Reputation: 570
I came to know at one point you need to use webtoolkits like selenium to automate the scraping.
How I will be able to click the next button on google play store in order to scrape the reviews for my college purpose only !!
import scrapy
from scrapy.contrib.spiders import CrawlSpider, Rule
from scrapy.selector import Selector
from scrapy.contrib.linkextractors.sgml import SgmlLinkExtractor
from urlparse import urljoin
from selenium import webdriver
import time
class Product(scrapy.Item):
title = scrapy.Field()
class FooSpider(CrawlSpider):
name = 'foo'
start_urls = ["https://play.google.com/store/apps/details?id=com.gaana&hl=en"]
def __init__(self, *args, **kwargs):
super(FooSpider, self).__init__(*args, **kwargs)
self.download_delay = 0.25
self.browser = webdriver.Chrome(executable_path="C:\chrm\chromedriver.exe")
self.browser.implicitly_wait(60) #
def parse(self,response):
self.browser.get(response.url)
sites = response.xpath('//div[@class="single-review"]/div[@class="review-header"]')
items = []
for i in range(0,200):
time.sleep(20)
button = self.browser.find_element_by_xpath("/html/body/div[4]/div[6]/div[1]/div[2]/div[2]/div[1]/div[2]/button[1]/div[2]/div/div")
button.click()
self.browser.implicitly_wait(30)

▶ [Task set]
1. Answer these from the scraping post:
(a) What name does the spider class assign to its `name` attribute?
(b) What value is `download_delay` set to?
(c) How many seconds does each pass of the loop sleep before the button is located?
2. List every name the scraping post's code brings in through a `from ... import` statement.
3. Extend the Play Store scraping code in the scraping post, starting after its last line.

▶ [Data section]
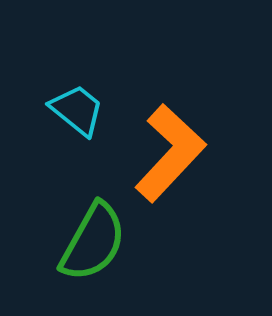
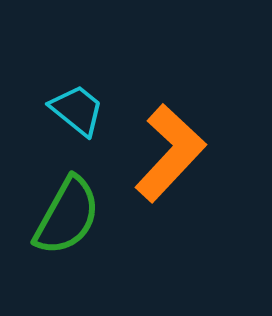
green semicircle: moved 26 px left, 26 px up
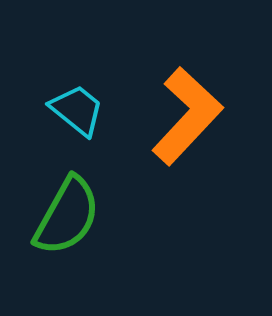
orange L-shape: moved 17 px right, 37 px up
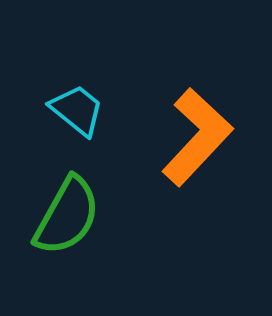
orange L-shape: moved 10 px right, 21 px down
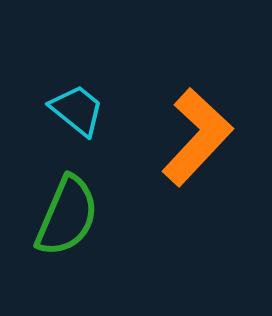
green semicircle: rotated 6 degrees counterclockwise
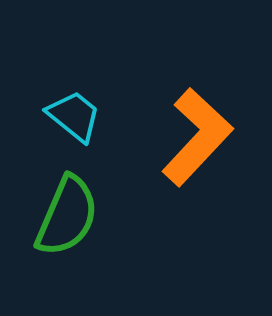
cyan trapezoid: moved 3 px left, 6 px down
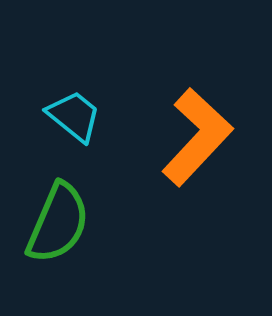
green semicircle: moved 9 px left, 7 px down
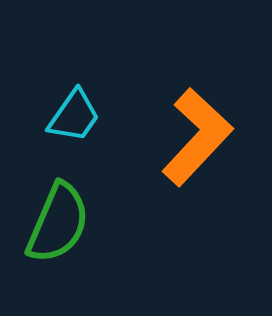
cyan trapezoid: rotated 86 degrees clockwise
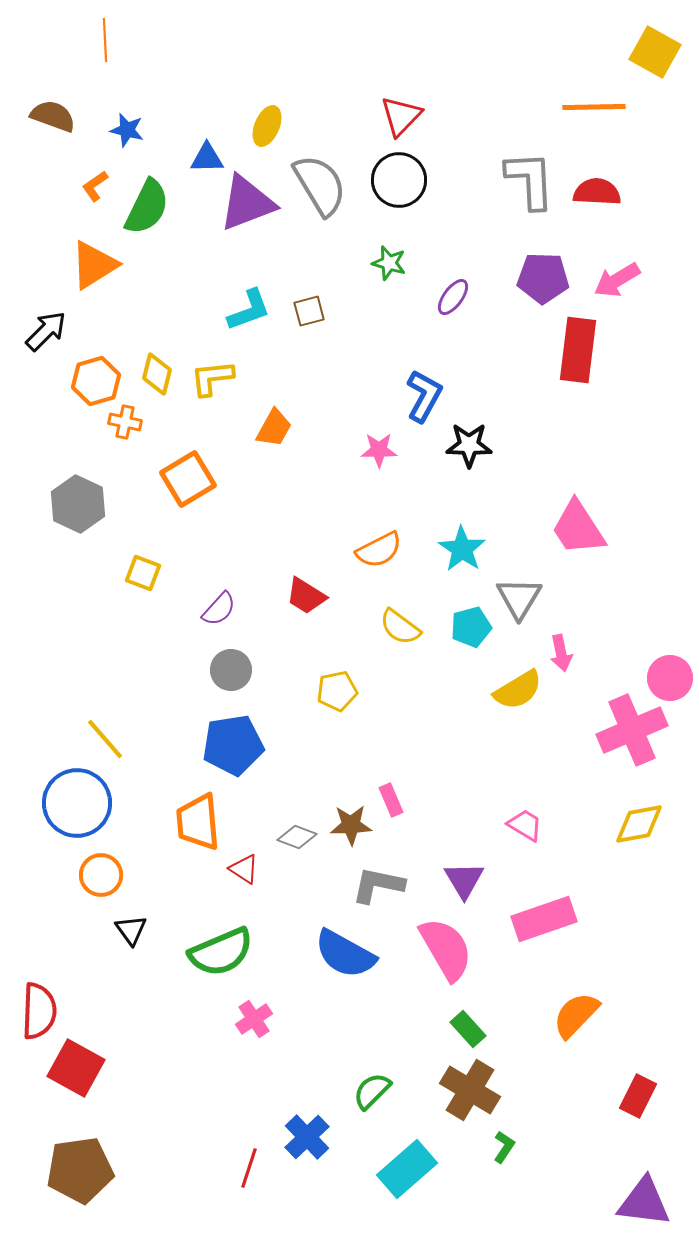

--

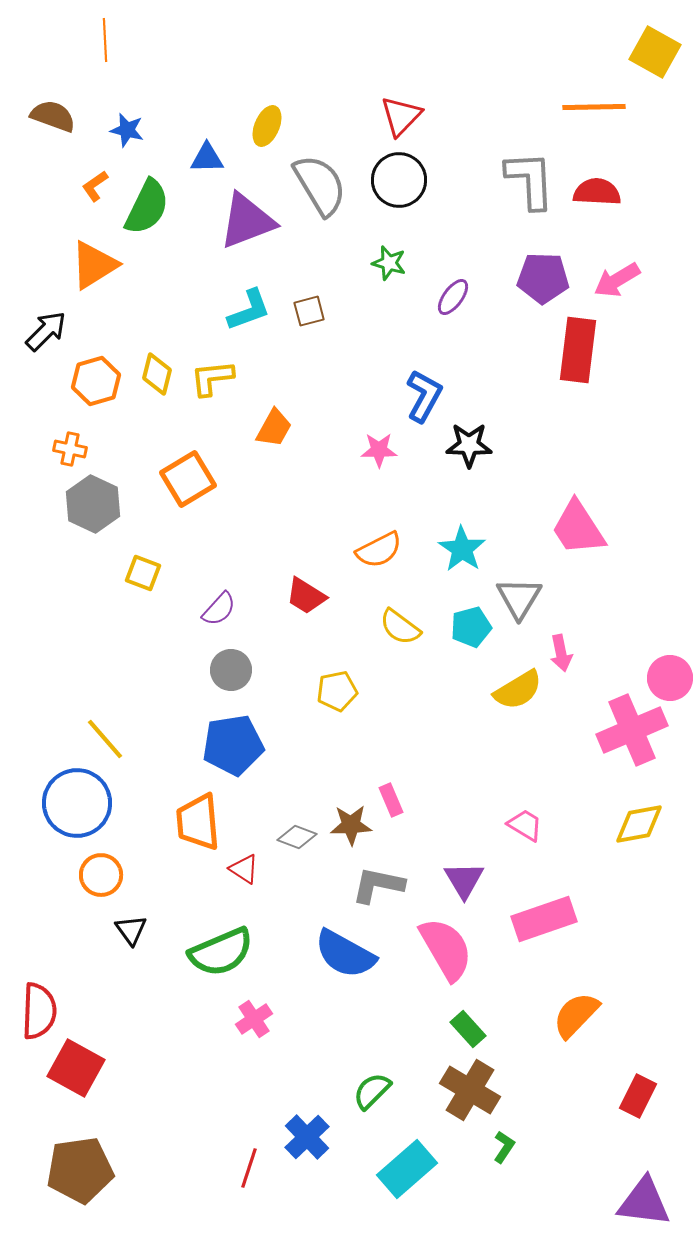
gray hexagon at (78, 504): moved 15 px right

▶ [Answers to the problems]
1.
(a) 'foo'
(b) 0.25
(c) 20

2. CrawlSpider, Rule, Selector, SgmlLinkExtractor, urljoin, webdriver

3.
for site in sites:
item = Product()
item['title'] = site.xpath('.//div[@class="review-info"]/span[@class="author-name"]/a/text()').extract()
yield item
I have updated my code and it is only giving me repeative 40 items again and again.whats wrong with my for loop?
It seems that the source code which is being updated is not passed to the xpath thats why it is returning with same 40 items
Upvotes: 2
Views: 8758
Reputation: 510
I'd do something like that:
from scrapy import CrawlSpider
from selenium import webdriver
import time
class FooSpider(CrawlSpider):
name = 'foo'
allow_domains = 'foo.com'
start_urls = ['foo.com']
def __init__(self, *args, **kwargs):
super(FooSpider, self).__init__(*args, **kwargs)
self.download_delay = 0.25
self.browser = webdriver.Firefox()
self.browser.implicitly_wait(60)
def parse_foo(self.response):
self.browser.get(response.url) # load response to the browser
button = self.browser.find_element_by_xpath("path") # find
# the element to click to
button.click() # click
time.sleep(1) # wait until the page is fully loaded
source = self.browser.page_source # get source of the loaded page
sel = Selector(text=source) # create a Selector object
data = sel.xpath('path/to/the/data') # select data
...
It's better not to wait for a fixed amount of time, though. So instead of time.sleep(1)
, you can use one of the approaches described here http://www.obeythetestinggoat.com/how-to-get-selenium-to-wait-for-page-load-after-a-click.html.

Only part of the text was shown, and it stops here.